SPY Updated Chart – 30JAN
The caveats pointed out yesterday have shown noticeable improvement. Price action pushed back above the 21d and closed at the 9ema. RSI turned higher, as a function of price, as did MACD histogram.
A few key points follow:
- If SPY remains above the delineated zone, a base would most likely form at the confluence between 23.6% and 38.2% Fibonacci.
- The January breakout level at 323.00 (+/-) is more important now, as buyers seized the opportunity.
- Trading volume was substantially higher relative to Tuesday and Wednesday while just below the distribution days 4 and 5 days prior.
- A higher close today would change our short-term outlook.
- We are still in “day trade” mode as swings remain riskier.
AMZN earnings beat is headlining this morning and the stock is substantially higher, so traders will most likely focus on it most of the day.
UPDATE: 04 February. While no one knew what would happen next, we were safely in fewer positions.
SPY Updated Chart – 04FEB
A week later price action is back above the 21d. Traders defended the 50d on Friday. If SPY can close up here, we can begin to trade more aggressively, as big money traders start making their presence known. Wait for confirmation; watch for more buying activity today.
MACD still needs to turn, as we discussed in the weekend video. This will require a few days of aggressive buying. RSI will rise above 50 today.
We’ll talk about which stocks are moving during the LIVE session, so watch your “instant alerts” closely today.

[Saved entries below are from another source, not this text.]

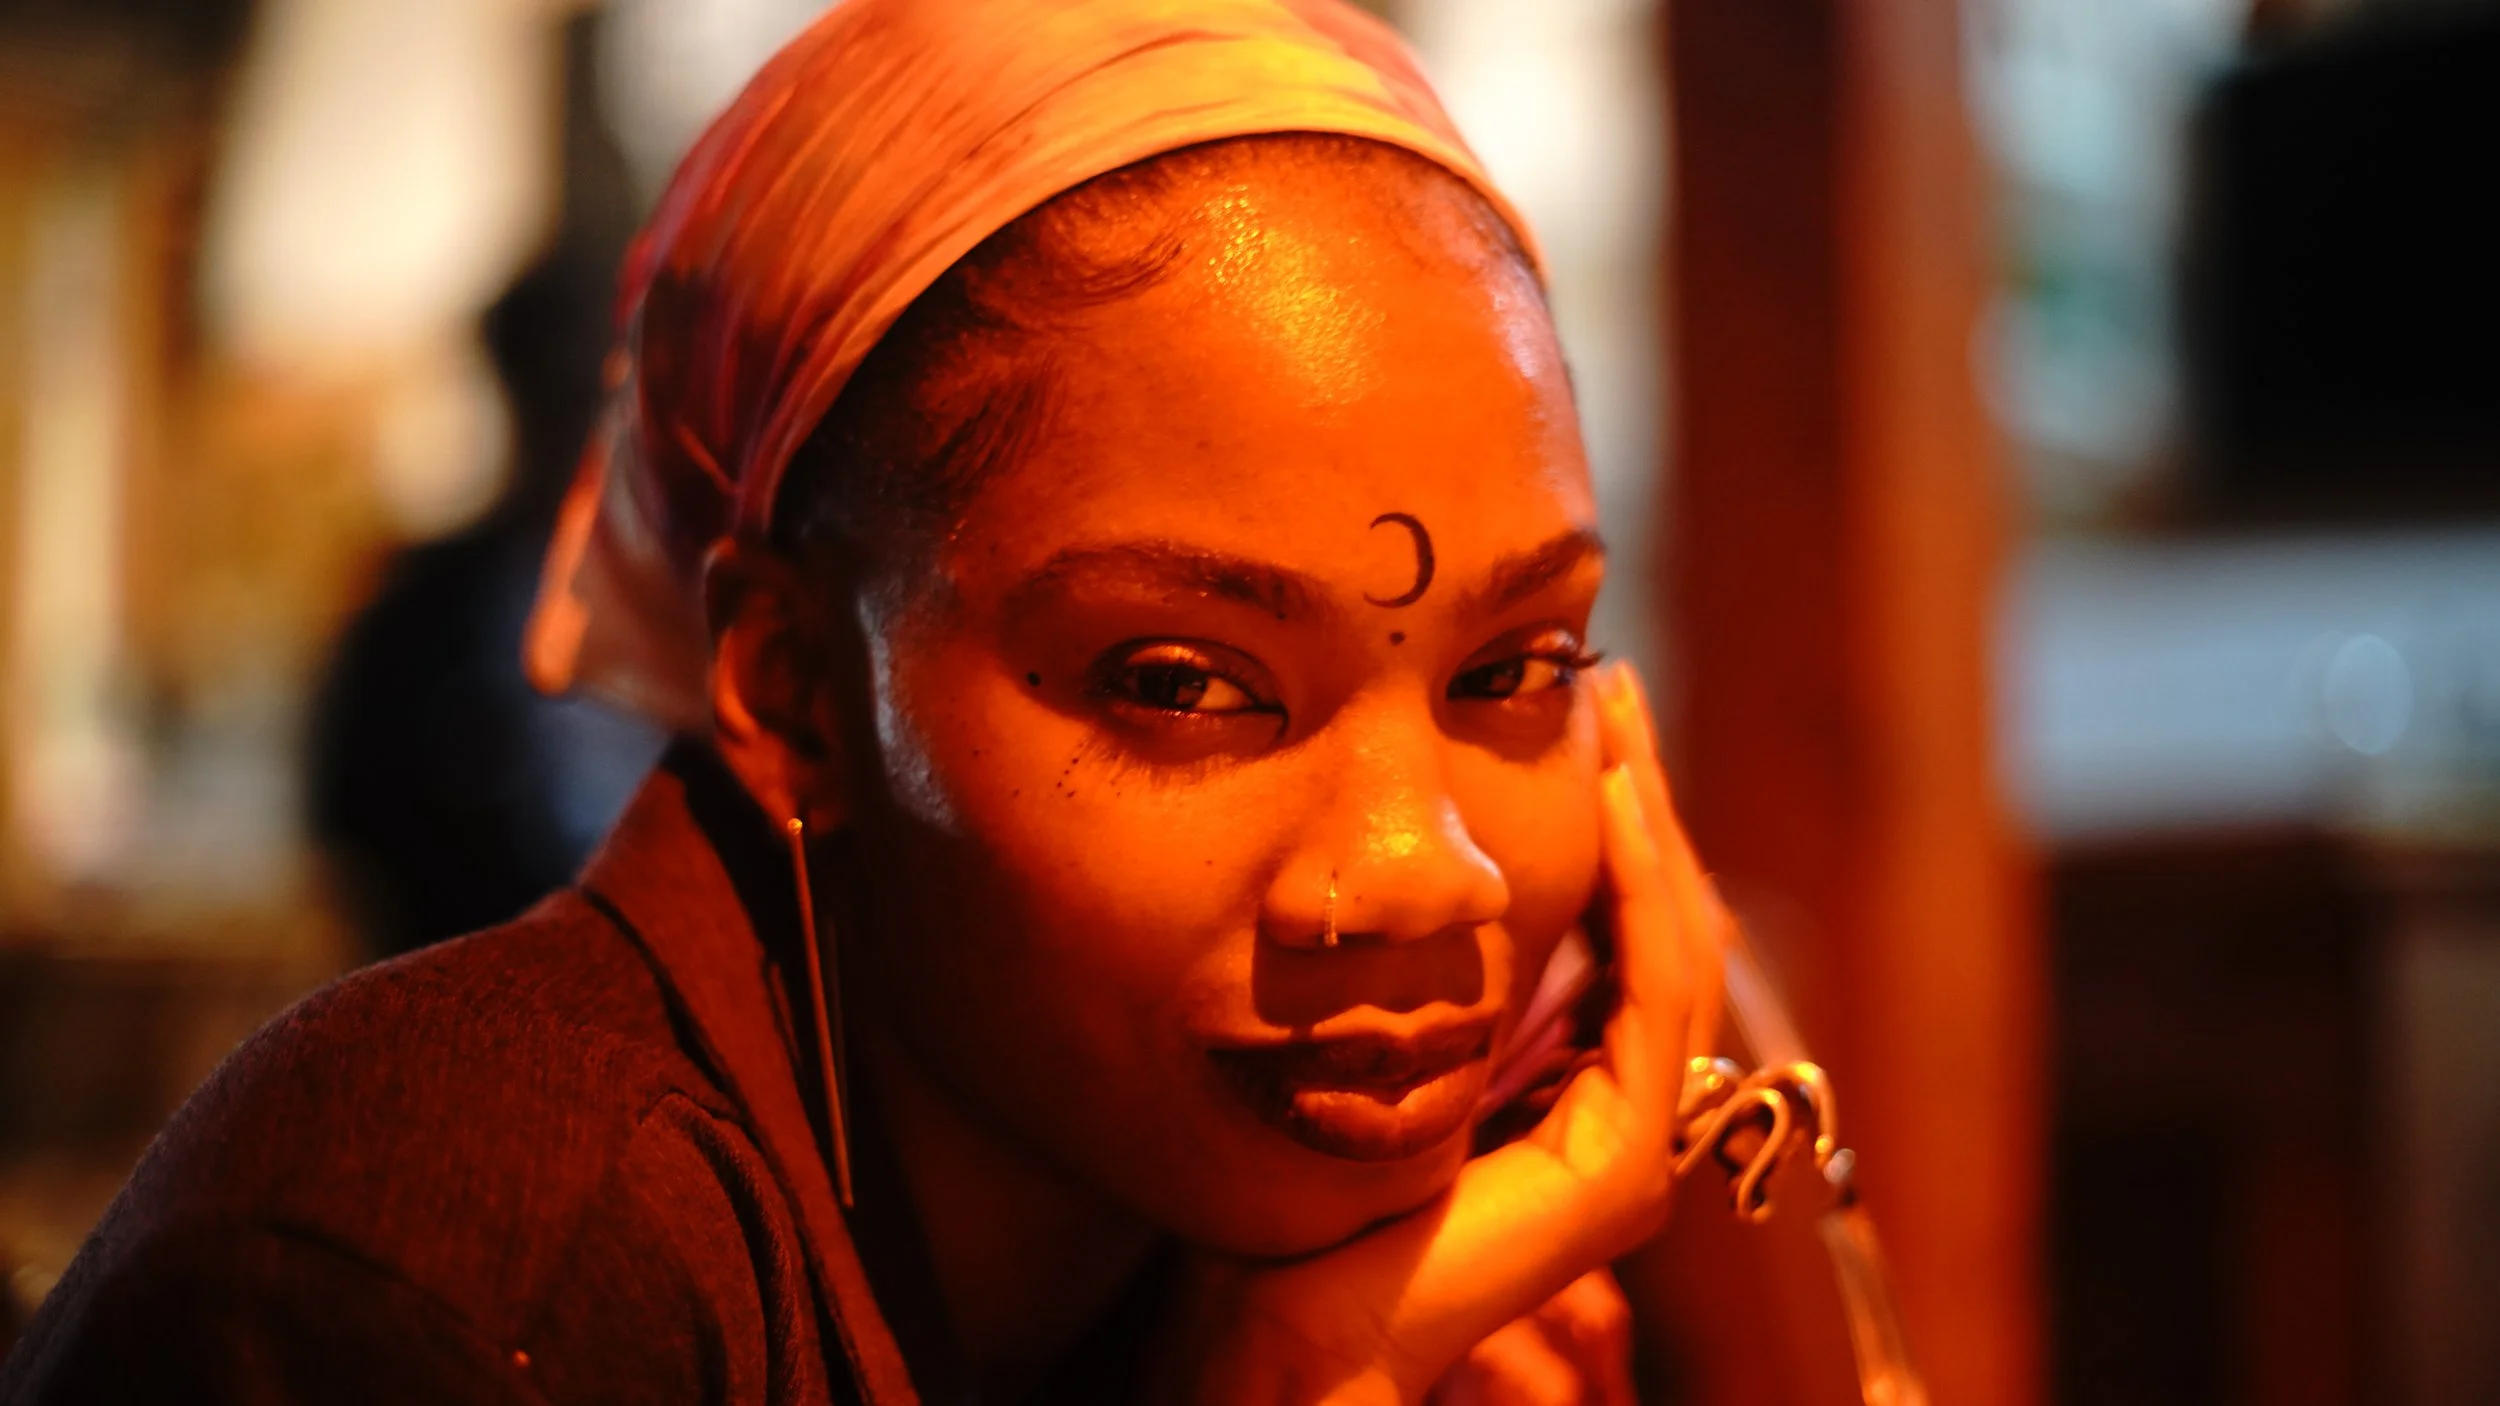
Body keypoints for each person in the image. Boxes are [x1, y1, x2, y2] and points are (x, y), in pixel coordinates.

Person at [0, 1, 1725, 1402]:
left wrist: (1738, 1124)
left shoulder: (1218, 1219)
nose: (1429, 875)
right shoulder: (459, 1276)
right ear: (799, 687)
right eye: (1186, 684)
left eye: (1520, 666)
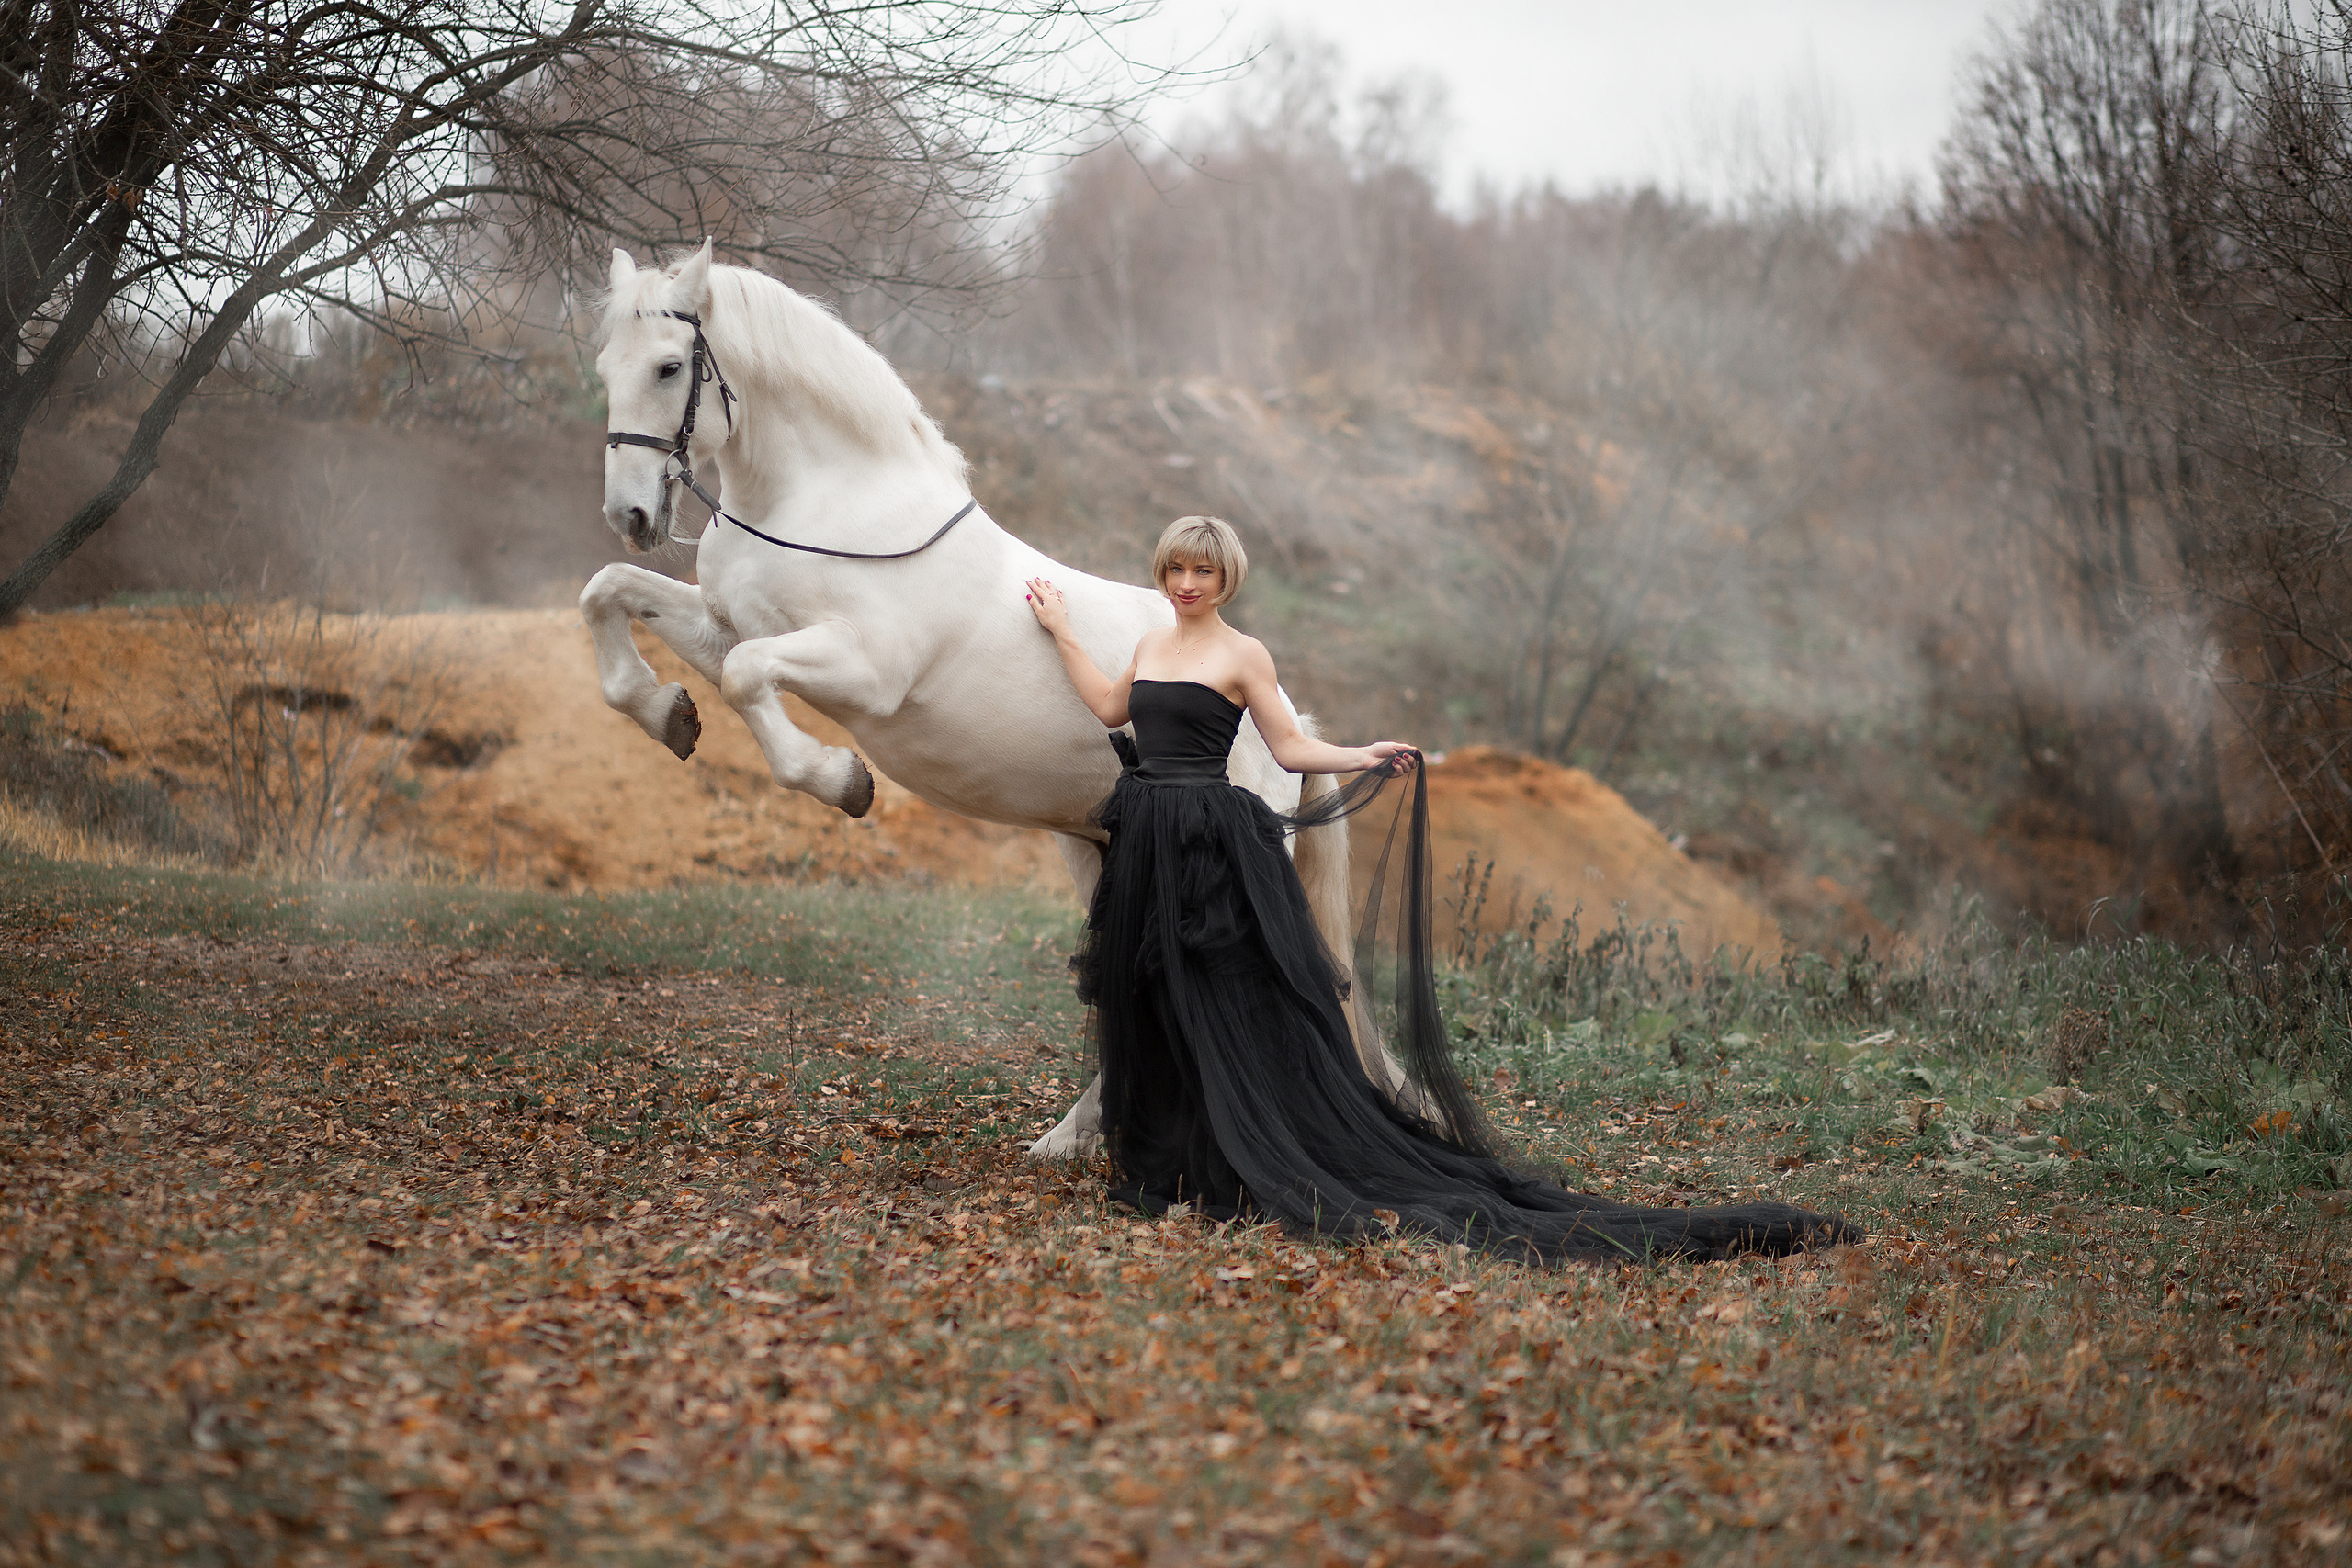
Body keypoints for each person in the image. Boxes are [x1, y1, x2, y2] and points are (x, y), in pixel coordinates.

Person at [1024, 516, 1852, 1264]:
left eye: (1202, 571)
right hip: (1147, 839)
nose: (1186, 583)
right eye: (1176, 569)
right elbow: (1108, 706)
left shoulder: (1244, 655)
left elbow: (1287, 748)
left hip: (1209, 842)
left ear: (1226, 578)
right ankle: (1168, 1159)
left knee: (1222, 998)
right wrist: (1062, 630)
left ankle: (1238, 1158)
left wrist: (1360, 755)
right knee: (1154, 996)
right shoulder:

FANG stocks are up big this morning.
TSLA +97 pts AAPL +5 NFLX +2 NVDA +4.56 FB +2 AMZN +22 GOOGL (-55)
A few points for new traders to internalize.
- When volatility spikes trade less often in smaller positions
- Emotions are reflected in VIX – high values signal opportunity
- VIX 20 and above look for short term reversals – fade the fear get long
- Look for pullbacks to support when considering new positions
- Institutions buy weakness, but not indiscriminately.
Systemize your thought process and follow the money. As Tony Dwyer puts it,
Be careful thinking the market is telling you something in isolation. You have to look at everything. Forex, the bond market, commodities, and equities.
- Watch equities and look for shifts to bonds as traders look for safety.
- Watch yields, currencies, and commodities.
- Your system should be able to track this flow.